Rituals of Impermanence and Impermanent Rituals (1)

Where does the Sand Mandala live? Its creation, its compassion, its vibrant energy, its dissolution, its impermanence: where is it and what is it?

The Sand Mandala from the previous post, it is there and it is not there. What is created and destroyed, that is the vehicle. But the practice and the teachings of the Sand Mandala, where do they live? Where does their power to cut away at our delusions, greed, and anger live? Not separate from the vehicle, but not identical with it.

It is easy to miss the teaching. I did. Yesterday I was working with a Vietnamese Buddhist monk here in the Springs. I was helping him take down a temple bell. He is slowly taking down a structure that he created 8 years ago. As I was leaving, he said, “Here, just like the Mandala, the dissolution of things. We created it; now, we destroy it. And maybe we will create it again.”

Although it is not a colorful and intricately designed Mandala of Compassion, the structure is the Mandala. How? It is a ritual of impermanence, the embodiment of compounded things coming apart.
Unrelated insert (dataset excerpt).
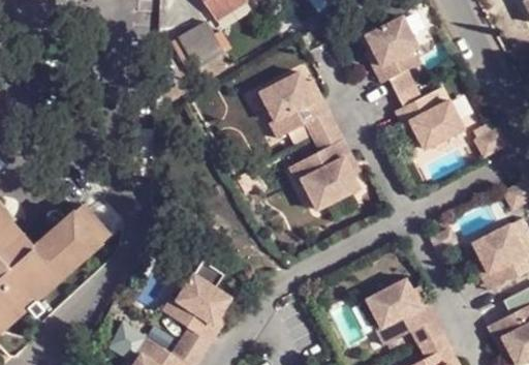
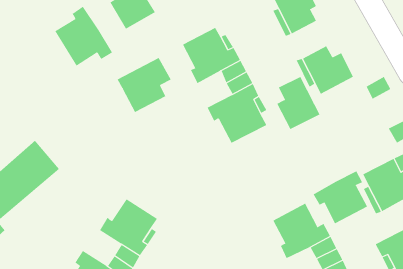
building: none -> [54,6,113,66]
building: none -> [117,57,171,113]
building: none -> [277,76,320,130]
building: none -> [313,170,368,224]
The Sand Mandala that the Tibetan monks created and their weeklong process of creation were amazingly beautiful and powerful as a teaching, spiritual practice, cultural practice, and work of art. But if we leave that teaching at the creek where the last remnants of sand washed away, then we missed it.

If we see the Mandala in the falling leaves, the dying plants, the coming and going of all things, then we catch a glimpse of that vast realm of compassion.

May we all catch that glimpse! May we all enter that gate of compassion! May we see the Mandala in the coming and going of the ten thousand things!